[Saved entries]
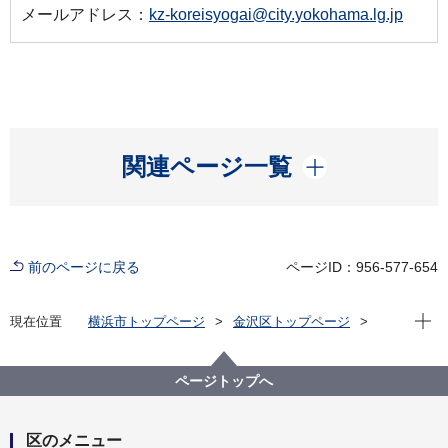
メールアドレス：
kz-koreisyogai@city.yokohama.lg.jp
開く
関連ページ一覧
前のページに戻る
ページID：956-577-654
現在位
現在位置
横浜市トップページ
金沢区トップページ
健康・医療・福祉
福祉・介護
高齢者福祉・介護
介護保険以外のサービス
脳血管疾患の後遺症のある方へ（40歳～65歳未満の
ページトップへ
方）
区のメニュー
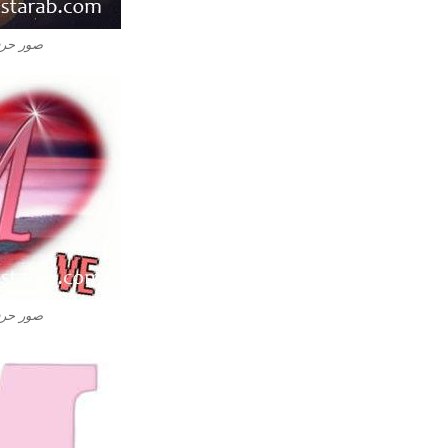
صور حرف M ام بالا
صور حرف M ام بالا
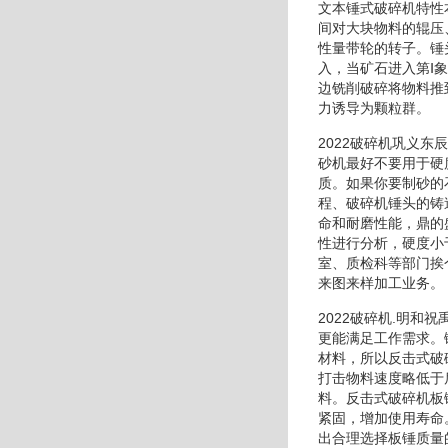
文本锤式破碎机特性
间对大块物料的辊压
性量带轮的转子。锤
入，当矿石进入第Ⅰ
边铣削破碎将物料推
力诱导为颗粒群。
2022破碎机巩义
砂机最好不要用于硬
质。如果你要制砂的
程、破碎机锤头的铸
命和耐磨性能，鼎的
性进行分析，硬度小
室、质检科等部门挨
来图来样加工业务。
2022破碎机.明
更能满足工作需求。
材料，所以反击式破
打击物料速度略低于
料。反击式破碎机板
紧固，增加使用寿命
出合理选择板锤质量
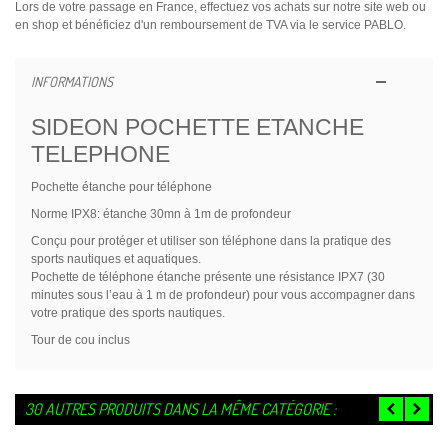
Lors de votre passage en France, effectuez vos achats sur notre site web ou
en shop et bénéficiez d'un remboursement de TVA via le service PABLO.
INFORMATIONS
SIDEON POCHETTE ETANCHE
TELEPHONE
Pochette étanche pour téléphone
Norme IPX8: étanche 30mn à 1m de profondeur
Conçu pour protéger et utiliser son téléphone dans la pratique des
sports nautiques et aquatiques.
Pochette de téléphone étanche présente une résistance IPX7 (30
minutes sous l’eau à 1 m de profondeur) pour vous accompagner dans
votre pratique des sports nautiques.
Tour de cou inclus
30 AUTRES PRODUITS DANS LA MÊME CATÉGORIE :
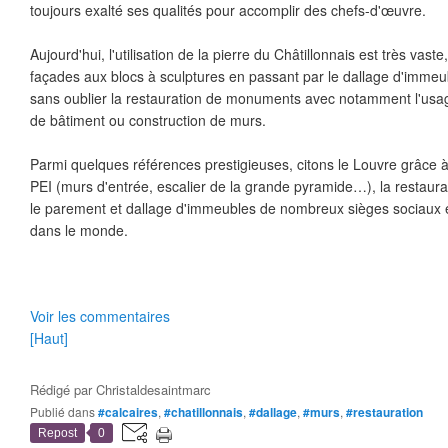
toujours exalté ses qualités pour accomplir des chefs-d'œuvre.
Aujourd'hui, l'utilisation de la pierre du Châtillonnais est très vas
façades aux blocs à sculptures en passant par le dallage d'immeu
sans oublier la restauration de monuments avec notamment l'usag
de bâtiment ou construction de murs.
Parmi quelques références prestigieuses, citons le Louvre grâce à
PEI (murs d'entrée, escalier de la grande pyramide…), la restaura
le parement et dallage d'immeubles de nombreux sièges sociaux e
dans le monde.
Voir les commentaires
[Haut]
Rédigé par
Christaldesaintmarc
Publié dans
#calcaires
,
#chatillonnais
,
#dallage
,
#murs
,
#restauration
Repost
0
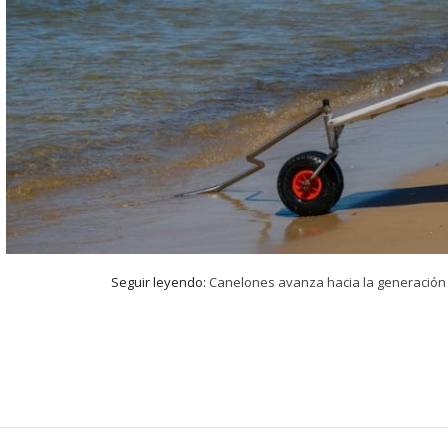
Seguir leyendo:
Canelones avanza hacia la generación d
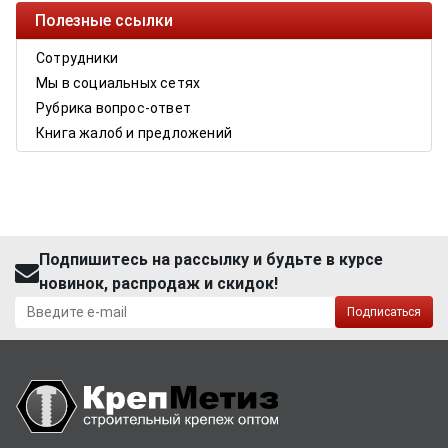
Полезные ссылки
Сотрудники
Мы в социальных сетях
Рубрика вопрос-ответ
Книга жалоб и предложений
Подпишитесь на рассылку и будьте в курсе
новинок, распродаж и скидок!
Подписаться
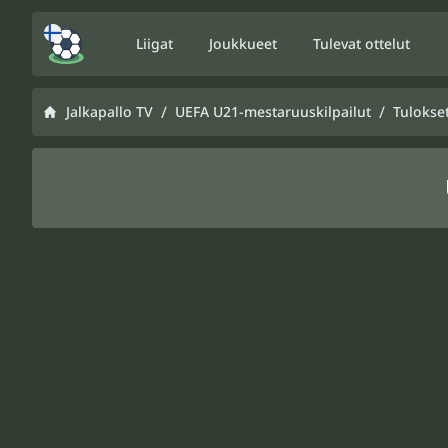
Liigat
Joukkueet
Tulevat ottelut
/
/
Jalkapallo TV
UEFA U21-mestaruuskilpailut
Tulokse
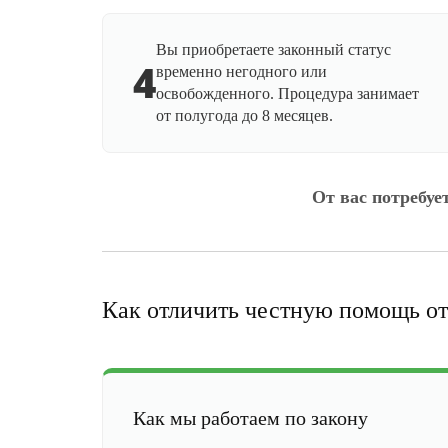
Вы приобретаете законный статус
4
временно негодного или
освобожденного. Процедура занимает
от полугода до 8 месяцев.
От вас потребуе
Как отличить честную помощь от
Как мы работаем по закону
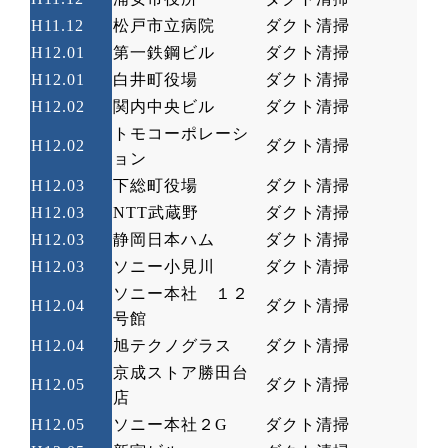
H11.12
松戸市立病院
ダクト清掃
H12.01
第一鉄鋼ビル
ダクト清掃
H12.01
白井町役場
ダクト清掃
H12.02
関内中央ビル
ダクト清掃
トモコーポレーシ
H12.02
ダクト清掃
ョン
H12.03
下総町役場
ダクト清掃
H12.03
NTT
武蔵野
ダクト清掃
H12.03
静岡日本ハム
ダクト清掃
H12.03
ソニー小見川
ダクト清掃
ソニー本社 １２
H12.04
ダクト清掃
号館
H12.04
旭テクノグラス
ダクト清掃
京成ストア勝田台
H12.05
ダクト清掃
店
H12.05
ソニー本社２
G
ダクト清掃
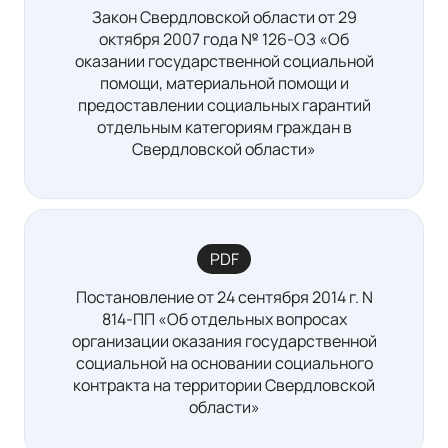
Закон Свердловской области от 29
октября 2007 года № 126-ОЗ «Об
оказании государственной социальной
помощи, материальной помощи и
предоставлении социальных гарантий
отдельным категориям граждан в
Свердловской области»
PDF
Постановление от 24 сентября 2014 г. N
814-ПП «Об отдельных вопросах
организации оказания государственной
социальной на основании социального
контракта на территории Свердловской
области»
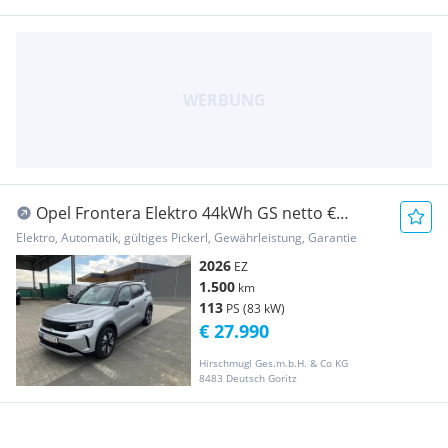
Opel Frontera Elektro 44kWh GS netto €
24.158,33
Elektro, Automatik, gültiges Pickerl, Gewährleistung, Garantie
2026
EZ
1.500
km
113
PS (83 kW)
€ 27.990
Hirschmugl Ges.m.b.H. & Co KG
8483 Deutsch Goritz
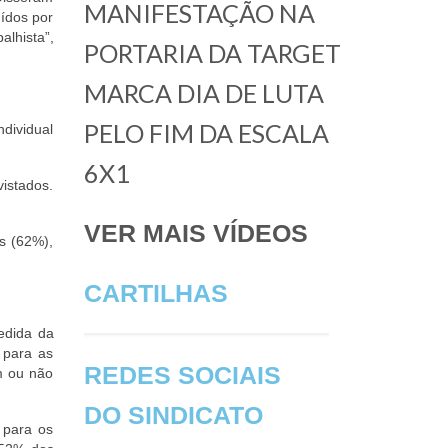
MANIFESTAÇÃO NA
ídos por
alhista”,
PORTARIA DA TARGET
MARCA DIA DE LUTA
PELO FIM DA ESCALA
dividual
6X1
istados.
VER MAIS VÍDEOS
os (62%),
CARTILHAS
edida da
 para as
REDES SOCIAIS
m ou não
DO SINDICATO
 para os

(TASK GOAL):
With the pictures omitted, print each line of the data above precisely as given.

(THE ANSWER):
メールアドレス：
kz-koreisyogai@city.yokohama.lg.jp
開く
関連ページ一覧
前のページに戻る
ページID：956-577-654
現在位
現在位置
横浜市トップページ
金沢区トップページ
健康・医療・福祉
福祉・介護
高齢者福祉・介護
介護保険以外のサービス
脳血管疾患の後遺症のある方へ（40歳～65歳未満の
ページトップへ
方）
区のメニュー
صور حرف M ام بالا
صور حرف M ام بالا
文本锤式破碎机特性
间对大块物料的辊压
性量带轮的转子。锤
入，当矿石进入第Ⅰ
边铣削破碎将物料推
力诱导为颗粒群。
2022破碎机巩义
砂机最好不要用于硬
质。如果你要制砂的
程、破碎机锤头的铸
命和耐磨性能，鼎的
性进行分析，硬度小
室、质检科等部门挨
来图来样加工业务。
2022破碎机.明
更能满足工作需求。
材料，所以反击式破
打击物料速度略低于
料。反击式破碎机板
紧固，增加使用寿命
出合理选择板锤质量
Lors de votre passage en France, effectuez vos achats sur notre site web ou
en shop et bénéficiez d'un remboursement de TVA via le service PABLO.
INFORMATIONS
SIDEON POCHETTE ETANCHE
TELEPHONE
Pochette étanche pour téléphone
Norme IPX8: étanche 30mn à 1m de profondeur
Conçu pour protéger et utiliser son téléphone dans la pratique des
sports nautiques et aquatiques.
Pochette de téléphone étanche présente une résistance IPX7 (30
minutes sous l’eau à 1 m de profondeur) pour vous accompagner dans
votre pratique des sports nautiques.
Tour de cou inclus
30 AUTRES PRODUITS DANS LA MÊME CATÉGORIE :
toujours exalté ses qualités pour accomplir des chefs-d'œuvre.
Aujourd'hui, l'utilisation de la pierre du Châtillonnais est très vas
façades aux blocs à sculptures en passant par le dallage d'immeu
sans oublier la restauration de monuments avec notamment l'usag
de bâtiment ou construction de murs.
Parmi quelques références prestigieuses, citons le Louvre grâce à
PEI (murs d'entrée, escalier de la grande pyramide…), la restaura
le parement et dallage d'immeubles de nombreux sièges sociaux e
dans le monde.
Voir les commentaires
[Haut]
Rédigé par
Christaldesaintmarc
Publié dans
#calcaires
,
#chatillonnais
,
#dallage
,
#murs
,
#restauration
Repost
0
Seguir leyendo:
Canelones avanza hacia la generación d
Полезные ссылки
Сотрудники
Мы в социальных сетях
Рубрика вопрос-ответ
Книга жалоб и предложений
Подпишитесь на рассылку и будьте в курсе
новинок, распродаж и скидок!
Подписаться
Liigat
Joukkueet
Tulevat ottelut
/
/
Jalkapallo TV
UEFA U21-mestaruuskilpailut
Tulokse
Вы приобретаете законный статус
4
временно негодного или
освобожденного. Процедура занимает
от полугода до 8 месяцев.
От вас потребуе
Как отличить честную помощь от
Как мы работаем по закону
H11.12
松戸市立病院
ダクト清掃
H12.01
第一鉄鋼ビル
ダクト清掃
H12.01
白井町役場
ダクト清掃
H12.02
関内中央ビル
ダクト清掃
トモコーポレーシ
H12.02
ダクト清掃
ョン
H12.03
下総町役場
ダクト清掃
H12.03
NTT
武蔵野
ダクト清掃
H12.03
静岡日本ハム
ダクト清掃
H12.03
ソニー小見川
ダクト清掃
ソニー本社 １２
H12.04
ダクト清掃
号館
H12.04
旭テクノグラス
ダクト清掃
京成ストア勝田台
H12.05
ダクト清掃
店
H12.05
ソニー本社２
G
ダクト清掃
Закон Свердловской области от 29
октября 2007 года № 126-ОЗ «Об
оказании государственной социальной
помощи, материальной помощи и
предоставлении социальных гарантий
отдельным категориям граждан в
Свердловской области»
PDF
Постановление от 24 сентября 2014 г. N
814-ПП «Об отдельных вопросах
организации оказания государственной
социальной на основании социального
контракта на территории Свердловской
области»
Opel Frontera Elektro 44kWh GS netto €
24.158,33
Elektro, Automatik, gültiges Pickerl, Gewährleistung, Garantie
2026
EZ
1.500
km
113
PS (83 kW)
€ 27.990
Hirschmugl Ges.m.b.H. & Co KG
8483 Deutsch Goritz
MANIFESTAÇÃO NA
ídos por
alhista”,
PORTARIA DA TARGET
MARCA DIA DE LUTA
PELO FIM DA ESCALA
dividual
6X1
istados.
VER MAIS VÍDEOS
os (62%),
CARTILHAS
edida da
 para as
REDES SOCIAIS
m ou não
DO SINDICATO
 para os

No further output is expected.